The Court Considers Plaintiffs’ Deceptive Marketing Claims and Grants Summary Judgment in Favor of Cynosure
The decision is instructive not only for its careful treatment of class certification but for its discussion of Chapter 93A class action claims based on purportedly deceptive marketing and sales practices. As the Court found in this case, these allegations raise “the threshold question of whether [the defendant] ever made such a representation to the putative class member,” and are thus ill-suited for class treatment. Id. This is why “most courts hold that certification is not appropriate when the plaintiffs’ claims are based on oral representations, which, by their nature, tend to be particularized.” Id. (quoting Rothwell v. Chubb Life Ins. Co. of Am., 191 F.R.D. 25, 30 (D.N.H. 1998)).

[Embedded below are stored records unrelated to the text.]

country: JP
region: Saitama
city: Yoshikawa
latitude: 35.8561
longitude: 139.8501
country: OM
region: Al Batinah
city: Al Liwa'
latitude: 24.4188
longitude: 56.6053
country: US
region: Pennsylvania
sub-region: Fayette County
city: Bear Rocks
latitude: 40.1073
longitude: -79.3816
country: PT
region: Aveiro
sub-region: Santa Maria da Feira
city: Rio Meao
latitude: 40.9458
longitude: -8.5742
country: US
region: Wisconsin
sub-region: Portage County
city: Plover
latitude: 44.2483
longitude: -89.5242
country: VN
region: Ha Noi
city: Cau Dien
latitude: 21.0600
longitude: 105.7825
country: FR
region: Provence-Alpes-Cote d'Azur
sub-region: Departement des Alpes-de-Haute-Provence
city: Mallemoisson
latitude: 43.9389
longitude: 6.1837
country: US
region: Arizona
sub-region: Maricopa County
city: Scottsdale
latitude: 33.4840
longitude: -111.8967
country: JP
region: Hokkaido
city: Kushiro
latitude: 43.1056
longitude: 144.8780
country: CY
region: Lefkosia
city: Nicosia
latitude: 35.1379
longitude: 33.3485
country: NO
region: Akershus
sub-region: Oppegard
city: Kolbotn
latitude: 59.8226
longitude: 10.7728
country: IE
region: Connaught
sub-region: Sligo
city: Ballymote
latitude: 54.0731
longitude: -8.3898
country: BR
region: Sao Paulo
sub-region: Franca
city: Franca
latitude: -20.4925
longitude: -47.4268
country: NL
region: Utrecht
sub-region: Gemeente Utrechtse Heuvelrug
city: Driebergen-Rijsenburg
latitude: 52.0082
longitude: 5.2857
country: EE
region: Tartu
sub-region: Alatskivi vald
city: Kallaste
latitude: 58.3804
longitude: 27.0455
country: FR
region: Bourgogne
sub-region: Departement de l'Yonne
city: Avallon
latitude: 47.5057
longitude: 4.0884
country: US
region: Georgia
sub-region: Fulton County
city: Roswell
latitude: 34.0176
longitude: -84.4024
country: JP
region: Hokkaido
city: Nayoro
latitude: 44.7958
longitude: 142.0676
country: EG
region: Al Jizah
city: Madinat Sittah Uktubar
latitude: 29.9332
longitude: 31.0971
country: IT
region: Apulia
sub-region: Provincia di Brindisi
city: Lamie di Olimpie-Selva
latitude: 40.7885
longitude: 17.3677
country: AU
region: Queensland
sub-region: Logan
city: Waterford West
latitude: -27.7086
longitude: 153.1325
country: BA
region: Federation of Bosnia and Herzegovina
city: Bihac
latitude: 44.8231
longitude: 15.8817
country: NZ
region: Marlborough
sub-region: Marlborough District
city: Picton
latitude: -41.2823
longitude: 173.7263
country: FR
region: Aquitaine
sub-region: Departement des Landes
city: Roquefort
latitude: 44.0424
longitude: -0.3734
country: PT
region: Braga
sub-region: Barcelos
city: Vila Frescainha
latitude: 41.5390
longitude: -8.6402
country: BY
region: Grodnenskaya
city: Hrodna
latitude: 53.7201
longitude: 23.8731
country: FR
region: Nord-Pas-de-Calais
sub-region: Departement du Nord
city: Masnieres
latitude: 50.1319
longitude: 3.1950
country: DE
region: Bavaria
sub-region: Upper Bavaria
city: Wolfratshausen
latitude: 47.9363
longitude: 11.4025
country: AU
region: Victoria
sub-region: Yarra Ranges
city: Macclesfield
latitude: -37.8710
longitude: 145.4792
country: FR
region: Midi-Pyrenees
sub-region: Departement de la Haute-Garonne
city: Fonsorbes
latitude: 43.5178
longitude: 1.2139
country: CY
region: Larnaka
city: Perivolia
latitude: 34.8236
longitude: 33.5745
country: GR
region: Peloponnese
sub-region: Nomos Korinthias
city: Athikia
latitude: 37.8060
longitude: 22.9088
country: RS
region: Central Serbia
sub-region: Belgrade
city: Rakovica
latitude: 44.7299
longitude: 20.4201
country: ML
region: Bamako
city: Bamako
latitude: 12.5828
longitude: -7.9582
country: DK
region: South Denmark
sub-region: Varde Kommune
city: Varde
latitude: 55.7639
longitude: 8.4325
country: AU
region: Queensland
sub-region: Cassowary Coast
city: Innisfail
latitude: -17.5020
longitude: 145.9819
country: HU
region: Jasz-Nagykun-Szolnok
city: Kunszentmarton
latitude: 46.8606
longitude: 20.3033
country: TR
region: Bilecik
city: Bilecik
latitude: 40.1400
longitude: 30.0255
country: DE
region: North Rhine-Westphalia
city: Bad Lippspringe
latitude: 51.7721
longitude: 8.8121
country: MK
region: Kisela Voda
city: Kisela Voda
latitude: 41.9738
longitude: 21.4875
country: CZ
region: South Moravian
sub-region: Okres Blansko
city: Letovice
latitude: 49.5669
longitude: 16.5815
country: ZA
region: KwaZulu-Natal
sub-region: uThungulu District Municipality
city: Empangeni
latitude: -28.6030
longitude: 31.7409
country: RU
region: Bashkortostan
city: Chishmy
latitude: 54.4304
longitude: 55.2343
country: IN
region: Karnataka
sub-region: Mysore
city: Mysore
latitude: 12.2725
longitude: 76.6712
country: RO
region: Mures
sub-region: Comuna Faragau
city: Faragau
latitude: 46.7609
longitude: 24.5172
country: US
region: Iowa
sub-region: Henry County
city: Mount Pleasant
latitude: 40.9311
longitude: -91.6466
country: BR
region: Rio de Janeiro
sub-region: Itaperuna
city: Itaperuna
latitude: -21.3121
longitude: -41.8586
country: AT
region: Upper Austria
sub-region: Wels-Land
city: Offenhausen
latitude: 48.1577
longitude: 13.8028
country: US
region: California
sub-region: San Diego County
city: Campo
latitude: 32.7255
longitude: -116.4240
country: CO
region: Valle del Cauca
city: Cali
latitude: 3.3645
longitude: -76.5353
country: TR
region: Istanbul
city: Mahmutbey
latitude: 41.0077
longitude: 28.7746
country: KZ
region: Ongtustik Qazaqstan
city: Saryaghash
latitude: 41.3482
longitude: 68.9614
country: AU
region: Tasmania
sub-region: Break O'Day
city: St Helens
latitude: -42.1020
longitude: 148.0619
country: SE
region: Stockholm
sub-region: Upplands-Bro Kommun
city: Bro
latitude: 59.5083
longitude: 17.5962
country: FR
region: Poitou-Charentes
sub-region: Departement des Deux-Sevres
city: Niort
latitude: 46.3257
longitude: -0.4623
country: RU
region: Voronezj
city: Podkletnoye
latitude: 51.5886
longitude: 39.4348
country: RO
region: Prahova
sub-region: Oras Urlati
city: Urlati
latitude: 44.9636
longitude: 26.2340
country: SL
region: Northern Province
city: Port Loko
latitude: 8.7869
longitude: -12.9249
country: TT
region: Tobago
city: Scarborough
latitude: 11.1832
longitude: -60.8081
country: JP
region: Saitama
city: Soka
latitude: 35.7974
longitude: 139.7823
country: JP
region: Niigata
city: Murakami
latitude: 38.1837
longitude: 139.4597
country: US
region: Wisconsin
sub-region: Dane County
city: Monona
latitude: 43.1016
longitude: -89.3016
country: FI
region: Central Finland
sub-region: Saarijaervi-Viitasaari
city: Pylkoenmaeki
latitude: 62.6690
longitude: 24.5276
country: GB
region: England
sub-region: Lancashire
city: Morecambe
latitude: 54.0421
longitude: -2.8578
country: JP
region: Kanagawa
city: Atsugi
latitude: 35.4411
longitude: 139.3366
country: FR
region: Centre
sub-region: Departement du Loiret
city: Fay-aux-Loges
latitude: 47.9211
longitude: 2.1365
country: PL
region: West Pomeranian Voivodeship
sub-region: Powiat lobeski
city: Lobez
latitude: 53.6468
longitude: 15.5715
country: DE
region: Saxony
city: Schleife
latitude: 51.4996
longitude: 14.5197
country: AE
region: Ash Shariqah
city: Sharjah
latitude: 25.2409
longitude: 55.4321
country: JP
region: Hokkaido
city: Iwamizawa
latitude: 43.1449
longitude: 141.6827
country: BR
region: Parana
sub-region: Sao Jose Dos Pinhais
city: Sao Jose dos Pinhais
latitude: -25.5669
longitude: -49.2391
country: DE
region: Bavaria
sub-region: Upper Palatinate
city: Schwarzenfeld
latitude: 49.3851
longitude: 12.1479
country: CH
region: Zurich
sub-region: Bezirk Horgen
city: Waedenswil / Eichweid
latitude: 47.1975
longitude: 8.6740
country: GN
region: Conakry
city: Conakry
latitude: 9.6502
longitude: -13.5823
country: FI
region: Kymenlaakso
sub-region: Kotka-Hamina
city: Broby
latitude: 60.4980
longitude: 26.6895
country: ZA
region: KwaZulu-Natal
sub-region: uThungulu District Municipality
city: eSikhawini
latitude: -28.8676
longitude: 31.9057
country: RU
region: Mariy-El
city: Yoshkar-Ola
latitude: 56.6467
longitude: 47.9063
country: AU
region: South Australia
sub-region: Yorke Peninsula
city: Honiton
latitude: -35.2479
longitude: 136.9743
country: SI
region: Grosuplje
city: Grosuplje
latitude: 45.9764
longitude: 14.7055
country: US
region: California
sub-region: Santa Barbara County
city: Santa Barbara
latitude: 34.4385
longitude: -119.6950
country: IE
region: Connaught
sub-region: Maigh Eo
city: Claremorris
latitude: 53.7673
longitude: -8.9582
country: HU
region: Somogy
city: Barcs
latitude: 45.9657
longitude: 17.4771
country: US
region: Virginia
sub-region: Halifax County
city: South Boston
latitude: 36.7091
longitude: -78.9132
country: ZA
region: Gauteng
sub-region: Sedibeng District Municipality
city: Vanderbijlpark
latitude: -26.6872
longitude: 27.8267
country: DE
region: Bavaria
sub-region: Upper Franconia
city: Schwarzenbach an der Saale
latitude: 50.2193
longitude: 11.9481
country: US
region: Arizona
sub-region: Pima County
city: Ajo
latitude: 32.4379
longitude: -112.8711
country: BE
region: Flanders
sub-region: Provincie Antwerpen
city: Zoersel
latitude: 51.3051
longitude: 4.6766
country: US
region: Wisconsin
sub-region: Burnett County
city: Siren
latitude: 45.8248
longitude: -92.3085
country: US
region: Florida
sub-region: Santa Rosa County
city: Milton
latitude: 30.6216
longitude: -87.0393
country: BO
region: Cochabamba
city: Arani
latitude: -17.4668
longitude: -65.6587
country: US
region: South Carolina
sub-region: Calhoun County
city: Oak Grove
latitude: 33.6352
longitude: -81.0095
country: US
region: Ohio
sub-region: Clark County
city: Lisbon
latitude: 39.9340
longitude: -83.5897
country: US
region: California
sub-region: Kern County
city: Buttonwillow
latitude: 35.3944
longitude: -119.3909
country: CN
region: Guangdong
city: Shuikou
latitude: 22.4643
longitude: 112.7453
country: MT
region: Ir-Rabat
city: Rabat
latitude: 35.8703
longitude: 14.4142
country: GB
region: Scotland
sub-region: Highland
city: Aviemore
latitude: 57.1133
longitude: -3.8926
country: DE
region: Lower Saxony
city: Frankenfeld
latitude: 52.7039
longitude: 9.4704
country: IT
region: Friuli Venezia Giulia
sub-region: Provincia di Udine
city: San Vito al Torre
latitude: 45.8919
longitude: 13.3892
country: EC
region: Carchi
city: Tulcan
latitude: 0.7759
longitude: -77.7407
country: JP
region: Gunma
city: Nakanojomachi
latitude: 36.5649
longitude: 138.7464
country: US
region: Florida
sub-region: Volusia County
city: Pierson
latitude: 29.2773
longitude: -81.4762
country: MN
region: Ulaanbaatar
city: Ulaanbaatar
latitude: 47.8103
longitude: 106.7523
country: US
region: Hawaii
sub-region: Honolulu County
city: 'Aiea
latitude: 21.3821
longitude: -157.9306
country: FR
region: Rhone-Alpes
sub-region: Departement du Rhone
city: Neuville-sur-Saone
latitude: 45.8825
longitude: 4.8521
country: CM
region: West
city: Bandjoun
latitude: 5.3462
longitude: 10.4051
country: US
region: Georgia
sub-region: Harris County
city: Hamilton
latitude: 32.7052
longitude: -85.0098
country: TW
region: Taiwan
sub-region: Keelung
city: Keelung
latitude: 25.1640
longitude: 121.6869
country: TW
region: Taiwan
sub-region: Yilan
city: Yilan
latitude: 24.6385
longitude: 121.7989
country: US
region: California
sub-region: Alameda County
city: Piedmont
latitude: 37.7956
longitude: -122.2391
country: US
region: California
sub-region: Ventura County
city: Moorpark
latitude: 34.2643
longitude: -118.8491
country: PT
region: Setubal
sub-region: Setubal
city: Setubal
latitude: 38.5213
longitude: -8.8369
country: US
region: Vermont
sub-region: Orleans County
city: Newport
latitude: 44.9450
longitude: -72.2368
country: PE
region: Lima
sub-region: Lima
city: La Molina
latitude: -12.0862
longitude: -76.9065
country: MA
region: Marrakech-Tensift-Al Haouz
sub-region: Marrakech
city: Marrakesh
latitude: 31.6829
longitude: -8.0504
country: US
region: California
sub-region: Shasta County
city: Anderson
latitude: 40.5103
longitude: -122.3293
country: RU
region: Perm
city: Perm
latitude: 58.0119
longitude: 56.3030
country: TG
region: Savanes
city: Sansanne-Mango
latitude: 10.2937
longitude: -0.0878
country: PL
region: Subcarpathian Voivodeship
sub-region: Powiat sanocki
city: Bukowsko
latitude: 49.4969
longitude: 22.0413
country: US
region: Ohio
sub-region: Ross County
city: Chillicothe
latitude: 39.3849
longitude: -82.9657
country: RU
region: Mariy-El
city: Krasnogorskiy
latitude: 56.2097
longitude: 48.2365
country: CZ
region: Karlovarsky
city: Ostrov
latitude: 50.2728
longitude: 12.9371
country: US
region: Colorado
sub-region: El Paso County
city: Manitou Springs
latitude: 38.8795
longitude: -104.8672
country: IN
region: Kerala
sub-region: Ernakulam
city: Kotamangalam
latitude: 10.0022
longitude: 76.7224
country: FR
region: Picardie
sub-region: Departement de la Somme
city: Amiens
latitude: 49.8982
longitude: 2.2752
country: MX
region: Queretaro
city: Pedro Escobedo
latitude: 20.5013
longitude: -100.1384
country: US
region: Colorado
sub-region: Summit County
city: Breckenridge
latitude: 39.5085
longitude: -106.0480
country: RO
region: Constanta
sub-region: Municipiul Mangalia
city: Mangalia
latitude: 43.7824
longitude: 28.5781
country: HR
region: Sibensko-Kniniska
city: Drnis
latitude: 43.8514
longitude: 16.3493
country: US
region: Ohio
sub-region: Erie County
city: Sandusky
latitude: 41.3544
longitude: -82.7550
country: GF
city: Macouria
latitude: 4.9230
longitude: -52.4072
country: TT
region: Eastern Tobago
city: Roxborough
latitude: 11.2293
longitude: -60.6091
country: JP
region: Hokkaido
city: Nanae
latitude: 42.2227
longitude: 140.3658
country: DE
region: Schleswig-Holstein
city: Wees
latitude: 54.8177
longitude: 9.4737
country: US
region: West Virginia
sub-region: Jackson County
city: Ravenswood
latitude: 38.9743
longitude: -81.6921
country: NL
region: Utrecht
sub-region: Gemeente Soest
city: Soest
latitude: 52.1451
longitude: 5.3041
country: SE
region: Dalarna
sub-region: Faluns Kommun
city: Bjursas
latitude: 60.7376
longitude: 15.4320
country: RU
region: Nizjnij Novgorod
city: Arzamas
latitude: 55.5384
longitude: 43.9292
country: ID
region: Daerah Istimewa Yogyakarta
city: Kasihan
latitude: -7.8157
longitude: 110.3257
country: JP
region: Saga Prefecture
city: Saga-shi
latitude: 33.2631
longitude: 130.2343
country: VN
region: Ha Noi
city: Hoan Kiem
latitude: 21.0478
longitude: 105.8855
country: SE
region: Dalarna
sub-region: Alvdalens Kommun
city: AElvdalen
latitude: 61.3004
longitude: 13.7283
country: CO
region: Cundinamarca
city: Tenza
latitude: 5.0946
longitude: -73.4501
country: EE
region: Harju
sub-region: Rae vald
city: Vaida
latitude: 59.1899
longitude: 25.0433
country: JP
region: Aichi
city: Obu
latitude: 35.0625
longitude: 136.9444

The Court also parsed the affirmative defense contained in Section 11 of Chapter 93A, which applies to commercial transactions. As acknowledged by the First Circuit, Section 11 excuses a defendant from liability under Chapter 93A when the transactions in question did not occur “primarily and substantially within the Commonwealth.” Id. at *11 (quoting Fishman Transducers, Inc. v. Paul, 684 F.3d 187, 197 (1st Cir. 2012); Mass. Gen. L. c. 93A, § 11). On the summary judgment record, “each Plaintiff is located outside of Massachusetts, conducts their business outside Massachusetts, executed its purchase agreement outside Massachusetts and met with Cynosure sales representatives, who were not based in Massachusetts, outside of Massachusetts.” Id. at *12. In addition, plaintiffs did not show that they ever received marketing materials created in Massachusetts and never traveled to Massachusetts in connection with their purchase of the device. For these reasons, the “center of gravity of the circumstances alleged to violate the statute” fell outside of Massachusetts, an affirmative defense that warranted granting Cynosure’s motion for summary judgment on the Chapter 93A claim. Id. at 11 (citing Kuwaiti Danish Comput. Co. v. Dig. Equip. Corp., 438 Mass. 459, 473 (2003)).
Judge Casper’s well-reasoned and thorough 34-page analysis of the class certification standards set forth in Rule 23 and the defenses to Chapter 93A liability make it a must-read for class action practitioners in Massachusetts.